A number of years ago, I led a group on a most memorable trip to Poland. As we were making our way to Auschwitz-Birkenau, following a moving Shacharit service in the restored Oswiecim synagogue, we were appalled to see a Polish bystander make a Nazi salute as we passed by. We shuddered to think that, so close to the site of the concentration camp that is a prime symbol of Nazi evil, rabid antisemitism was still alive.

Contrast that experience with an encounter that a friend of mine had in the Polish city of Katowice. After he concluded a business deal, a Polish accountant present asked to see him privately. The accountant asked him if he were Jewish. When my friend replied that he was, the Pole tucked his hand into his shirt and drew out a Magen David. “I am a Catholic,” he said, “and I will wear this for the rest of my life as a sign of shame for what my people did to yours.”

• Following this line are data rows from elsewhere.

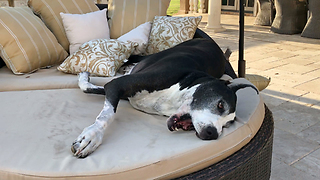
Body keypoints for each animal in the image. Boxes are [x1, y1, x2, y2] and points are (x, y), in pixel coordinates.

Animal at [70, 38, 258, 158]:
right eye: (220, 105)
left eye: (227, 124)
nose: (213, 133)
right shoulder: (117, 85)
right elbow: (106, 115)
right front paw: (92, 137)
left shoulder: (117, 90)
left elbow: (89, 89)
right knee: (131, 58)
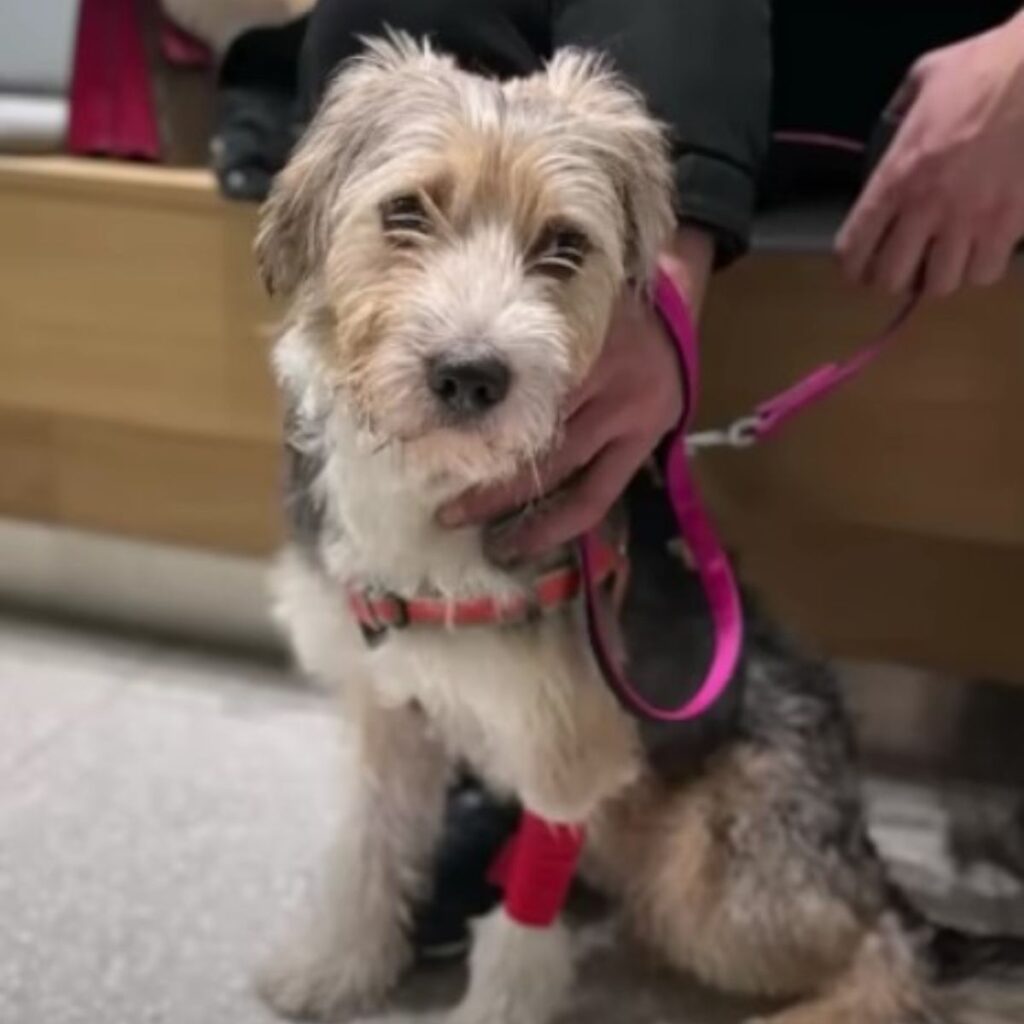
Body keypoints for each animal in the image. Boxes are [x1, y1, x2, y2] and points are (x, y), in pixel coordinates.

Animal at [256, 32, 1024, 1024]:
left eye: (564, 244)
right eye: (406, 211)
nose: (470, 375)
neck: (438, 494)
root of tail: (860, 841)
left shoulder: (569, 744)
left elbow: (522, 927)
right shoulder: (394, 715)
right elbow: (370, 850)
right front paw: (337, 964)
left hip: (716, 889)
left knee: (886, 950)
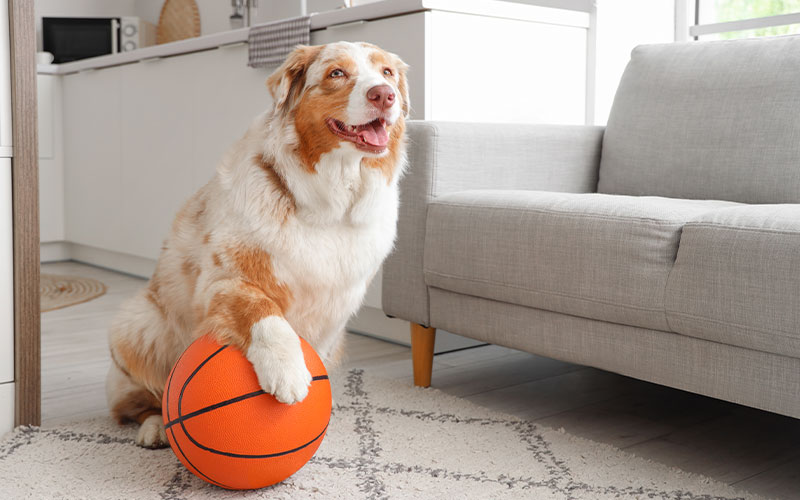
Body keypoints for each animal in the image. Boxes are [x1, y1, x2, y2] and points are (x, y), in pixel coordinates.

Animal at [104, 43, 410, 448]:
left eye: (387, 73)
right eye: (336, 74)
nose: (384, 95)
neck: (329, 204)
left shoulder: (334, 310)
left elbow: (316, 349)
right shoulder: (223, 280)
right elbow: (265, 313)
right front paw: (287, 372)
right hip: (137, 324)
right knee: (141, 399)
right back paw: (156, 427)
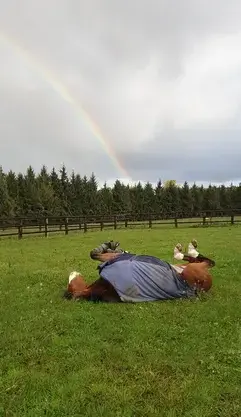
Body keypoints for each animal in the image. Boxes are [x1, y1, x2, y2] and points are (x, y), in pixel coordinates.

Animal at [63, 240, 215, 302]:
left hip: (189, 267)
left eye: (71, 284)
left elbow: (96, 253)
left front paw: (111, 246)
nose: (72, 273)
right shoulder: (114, 258)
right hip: (191, 270)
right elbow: (95, 254)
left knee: (204, 260)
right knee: (205, 261)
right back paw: (185, 250)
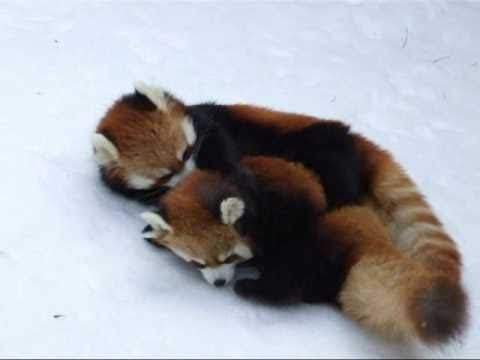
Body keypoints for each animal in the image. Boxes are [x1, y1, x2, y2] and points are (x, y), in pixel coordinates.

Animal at [141, 156, 466, 344]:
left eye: (230, 257)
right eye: (197, 264)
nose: (219, 283)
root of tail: (374, 236)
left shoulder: (285, 207)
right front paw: (151, 234)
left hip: (324, 235)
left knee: (299, 273)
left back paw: (257, 288)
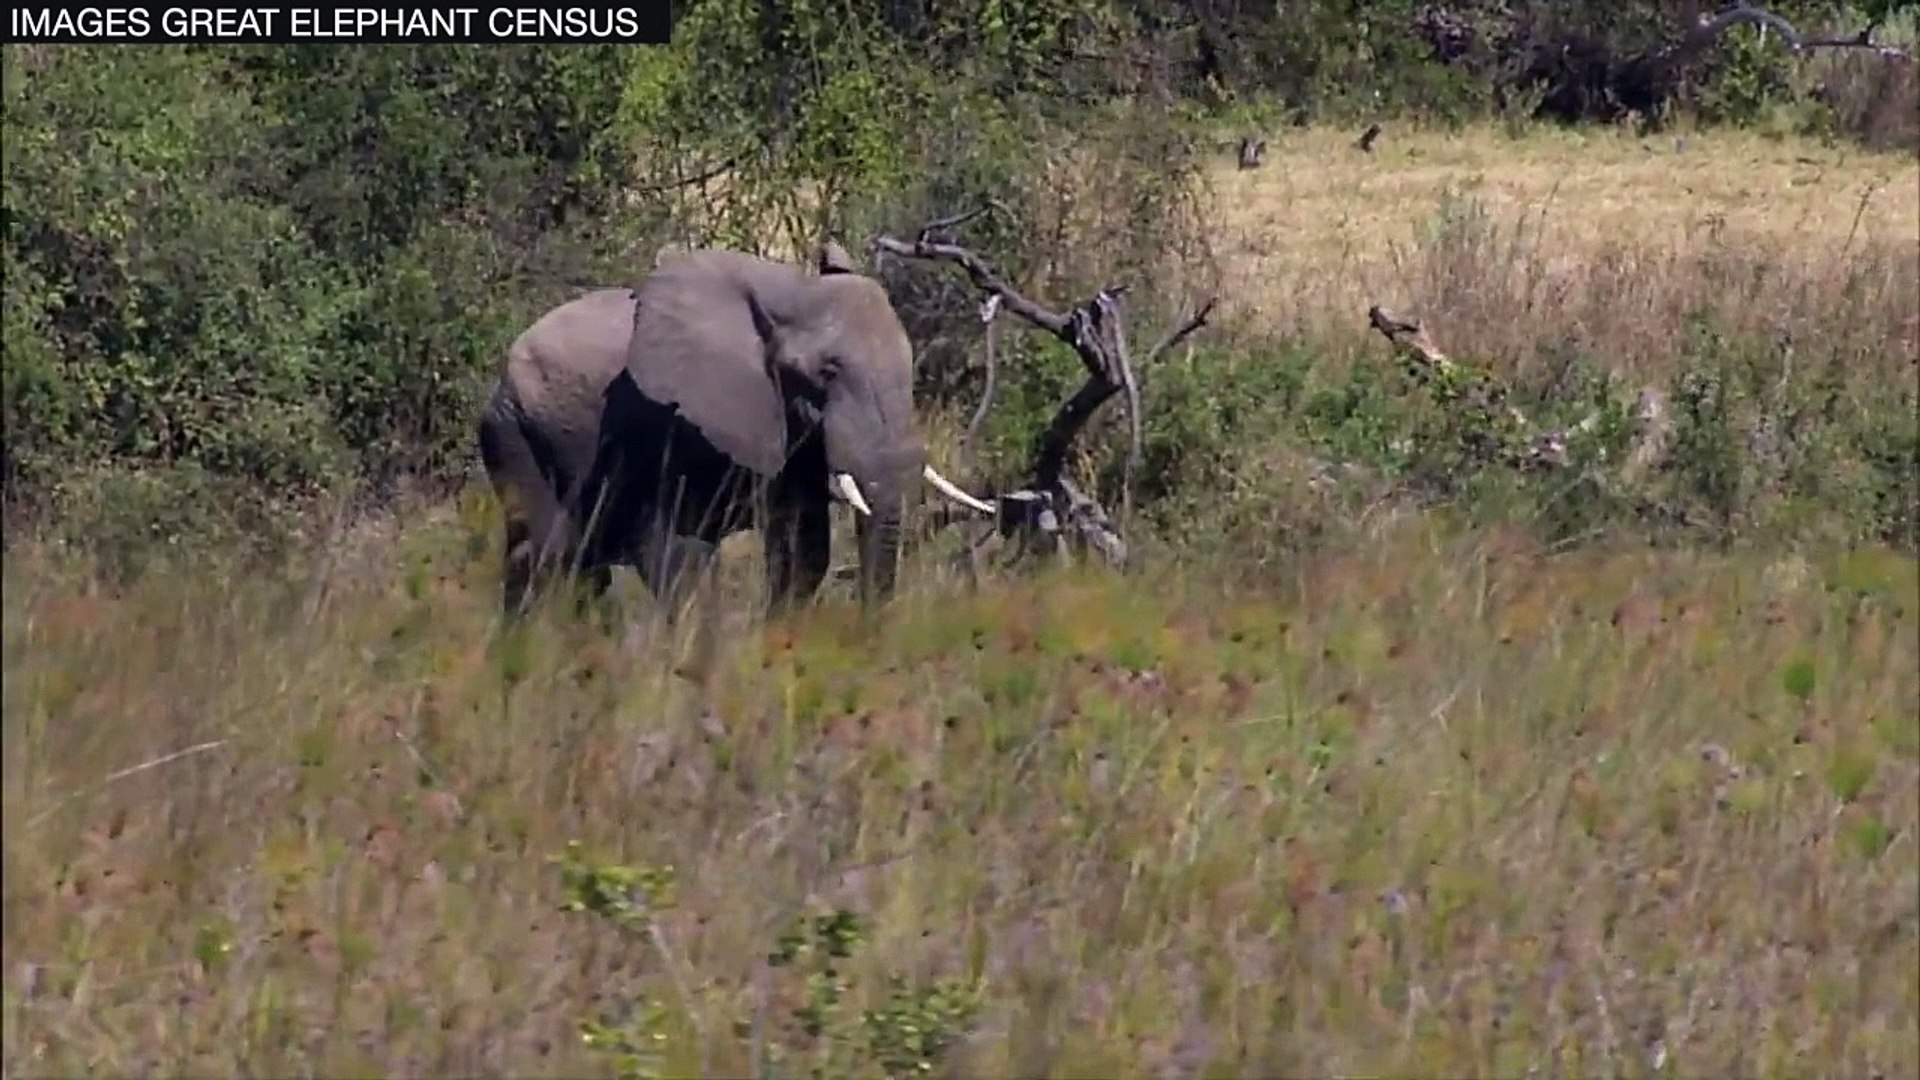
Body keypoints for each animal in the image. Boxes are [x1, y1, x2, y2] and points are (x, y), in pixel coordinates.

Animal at [476, 243, 994, 621]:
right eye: (826, 373)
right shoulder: (668, 421)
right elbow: (680, 558)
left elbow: (803, 548)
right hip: (517, 433)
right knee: (549, 559)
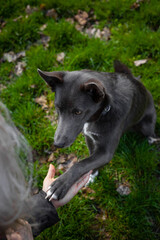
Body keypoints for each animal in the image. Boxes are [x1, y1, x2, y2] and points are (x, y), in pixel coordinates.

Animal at [38, 61, 158, 200]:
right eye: (57, 108)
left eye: (78, 112)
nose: (57, 144)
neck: (102, 112)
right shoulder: (89, 138)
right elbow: (88, 162)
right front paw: (92, 175)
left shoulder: (105, 152)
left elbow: (80, 164)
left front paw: (60, 184)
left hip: (146, 125)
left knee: (150, 132)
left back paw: (152, 139)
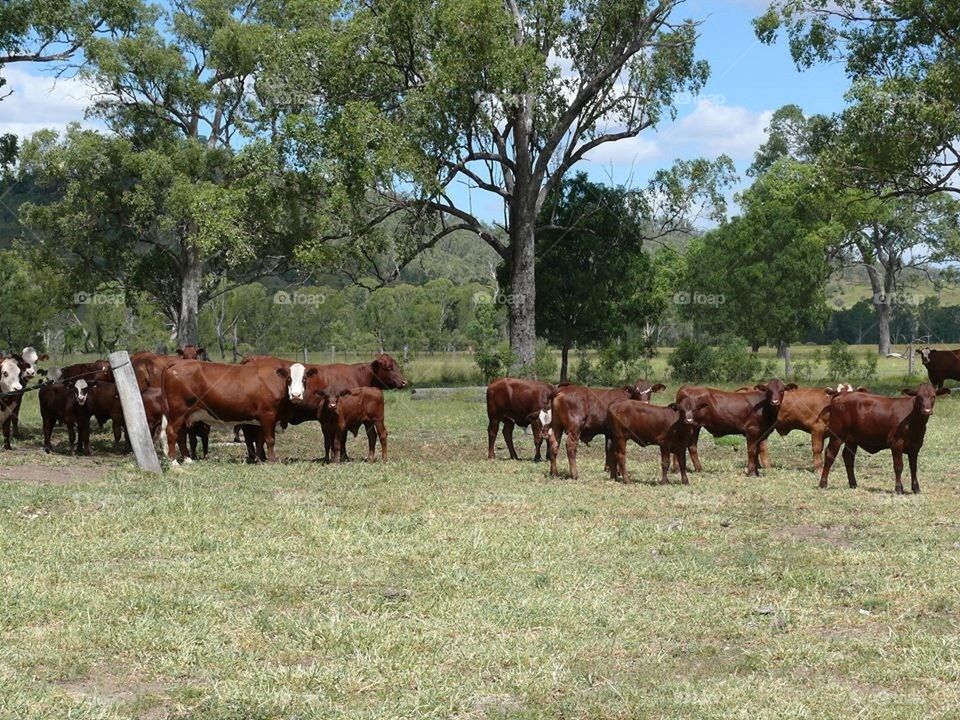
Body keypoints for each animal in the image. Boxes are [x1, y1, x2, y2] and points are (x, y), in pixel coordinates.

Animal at [161, 360, 290, 466]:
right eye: (290, 379)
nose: (294, 394)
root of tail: (178, 362)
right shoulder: (268, 414)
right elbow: (270, 440)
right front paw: (272, 460)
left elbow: (260, 440)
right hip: (178, 412)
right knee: (172, 432)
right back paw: (174, 461)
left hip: (184, 415)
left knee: (181, 435)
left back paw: (188, 459)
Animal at [540, 380, 668, 480]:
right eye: (637, 392)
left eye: (650, 392)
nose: (644, 403)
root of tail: (562, 389)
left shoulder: (609, 433)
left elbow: (609, 451)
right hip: (574, 428)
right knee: (570, 446)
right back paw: (574, 474)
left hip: (557, 426)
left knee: (554, 444)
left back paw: (554, 473)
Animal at [820, 382, 948, 496]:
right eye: (919, 397)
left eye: (933, 396)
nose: (927, 411)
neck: (914, 423)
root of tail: (841, 395)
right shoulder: (897, 444)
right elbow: (898, 466)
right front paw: (899, 488)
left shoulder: (915, 446)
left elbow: (913, 468)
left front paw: (916, 489)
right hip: (837, 435)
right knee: (830, 454)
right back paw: (823, 484)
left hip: (852, 439)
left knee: (848, 457)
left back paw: (853, 484)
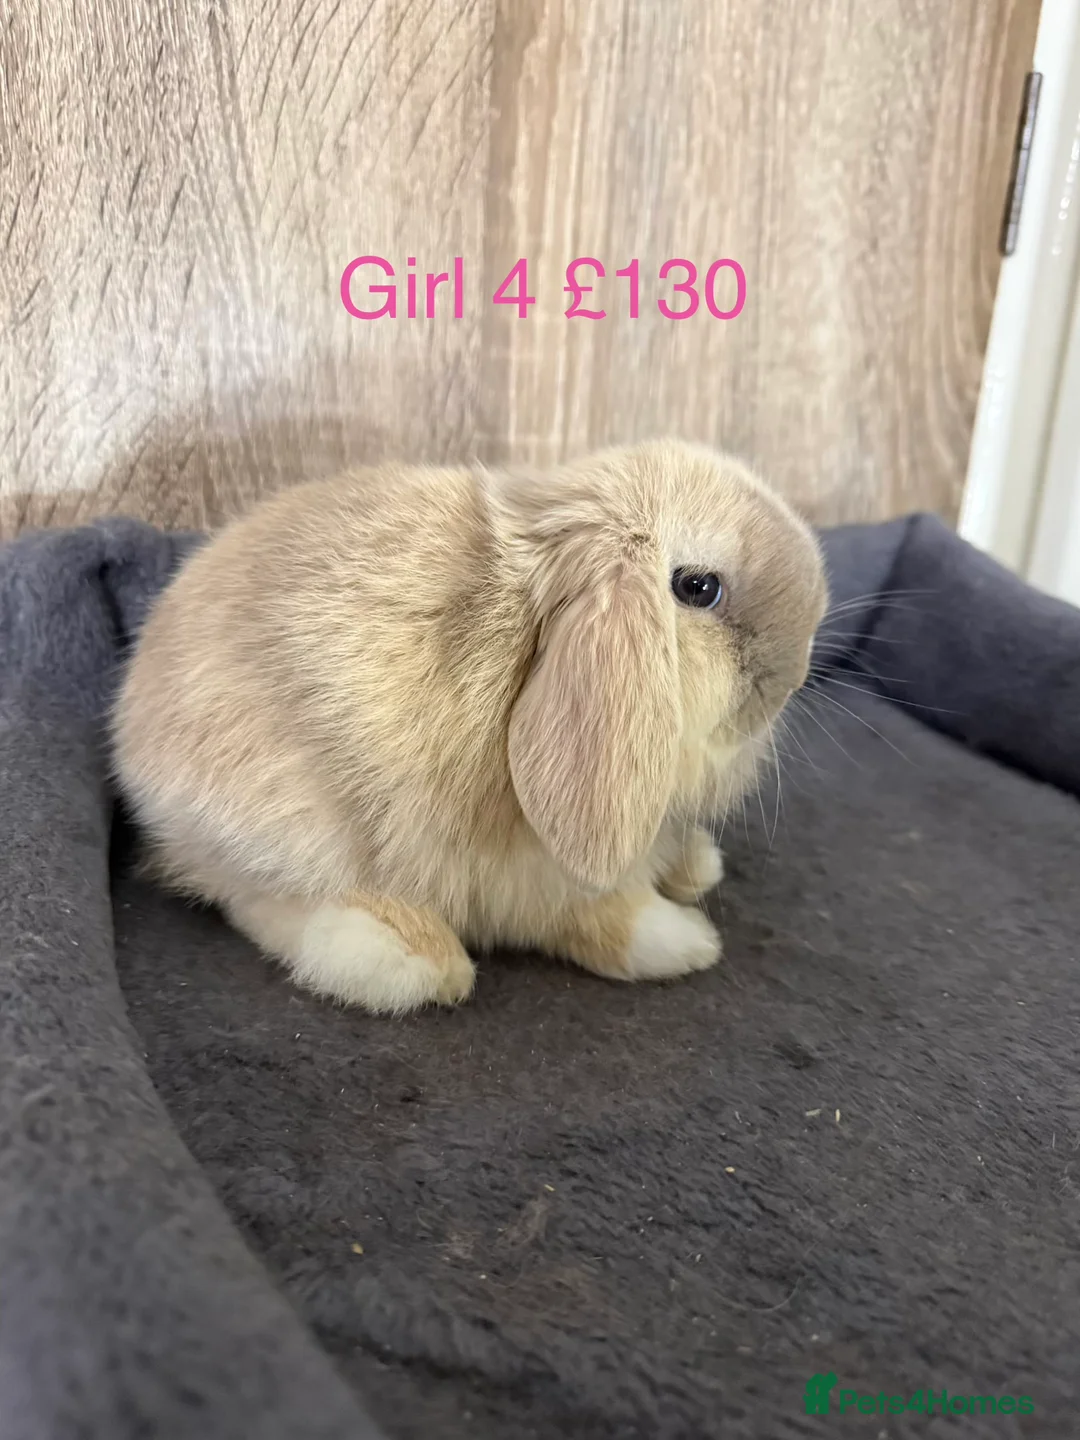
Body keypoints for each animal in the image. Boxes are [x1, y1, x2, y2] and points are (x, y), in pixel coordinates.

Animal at [111, 438, 827, 1015]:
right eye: (698, 588)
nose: (794, 674)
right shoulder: (548, 879)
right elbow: (606, 917)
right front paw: (687, 944)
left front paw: (697, 865)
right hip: (286, 832)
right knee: (262, 904)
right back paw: (412, 960)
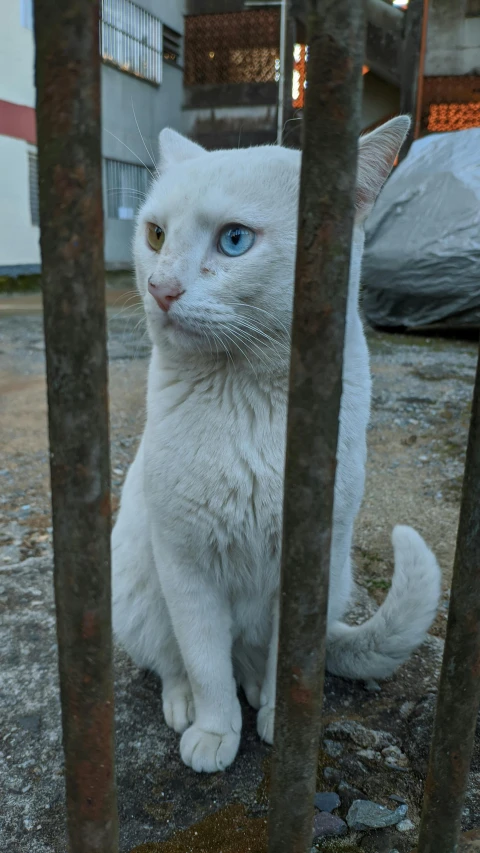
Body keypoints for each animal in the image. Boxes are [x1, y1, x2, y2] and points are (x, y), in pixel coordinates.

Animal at [110, 116, 440, 776]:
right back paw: (185, 704)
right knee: (174, 661)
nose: (160, 288)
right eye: (155, 235)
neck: (248, 401)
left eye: (234, 240)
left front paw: (279, 722)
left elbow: (285, 662)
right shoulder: (185, 563)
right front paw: (217, 732)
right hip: (136, 585)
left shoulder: (311, 562)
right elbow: (205, 663)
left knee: (253, 661)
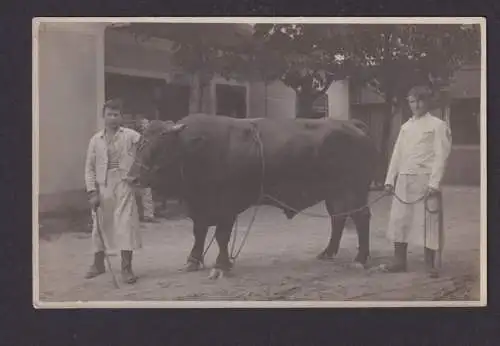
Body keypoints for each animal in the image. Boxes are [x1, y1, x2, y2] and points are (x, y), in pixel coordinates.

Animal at [127, 113, 376, 278]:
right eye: (139, 144)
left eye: (159, 146)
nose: (132, 179)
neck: (200, 150)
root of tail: (350, 123)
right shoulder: (199, 207)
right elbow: (199, 233)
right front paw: (193, 261)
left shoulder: (227, 206)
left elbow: (221, 236)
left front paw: (221, 266)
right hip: (334, 194)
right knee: (339, 218)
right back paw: (328, 252)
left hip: (353, 190)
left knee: (361, 218)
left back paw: (360, 259)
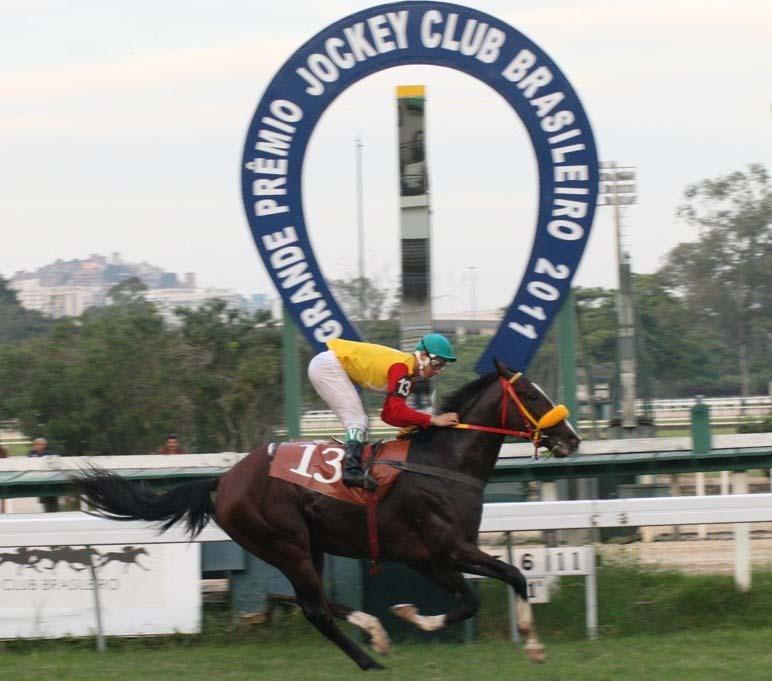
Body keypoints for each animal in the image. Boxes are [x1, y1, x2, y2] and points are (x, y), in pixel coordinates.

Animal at [75, 362, 580, 668]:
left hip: (307, 546)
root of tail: (225, 480)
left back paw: (375, 633)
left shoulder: (428, 557)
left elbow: (476, 596)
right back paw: (371, 660)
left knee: (311, 602)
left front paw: (410, 615)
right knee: (315, 608)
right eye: (532, 395)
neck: (441, 463)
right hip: (286, 544)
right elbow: (509, 577)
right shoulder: (447, 548)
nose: (572, 440)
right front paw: (532, 644)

By now, many of us have returned, as visitors, to concentration camps and to the towns and villages of our parents, grandparents and great-grandparents. There we have seen fields that conceal mass graves, empty crematoria where Jewish bodies burned and towns that nave been regenerated from emptied ghettos. The silence of the present does not disguise the nightmare of the past. The Holocaust was not merely perpetrated by card-carrying Nazis alone — and the same is true of genocides since — they required, at best, popular indifference and, at worst, collaboration.

Despite the devastation, Jewish life in Europe has continued. Reconsecrated synagogues, rejuvenated communities and resplendent testaments, such as the Jüdisches Museum in Berlin, indicate that European Jewry may, once again, be blossoming.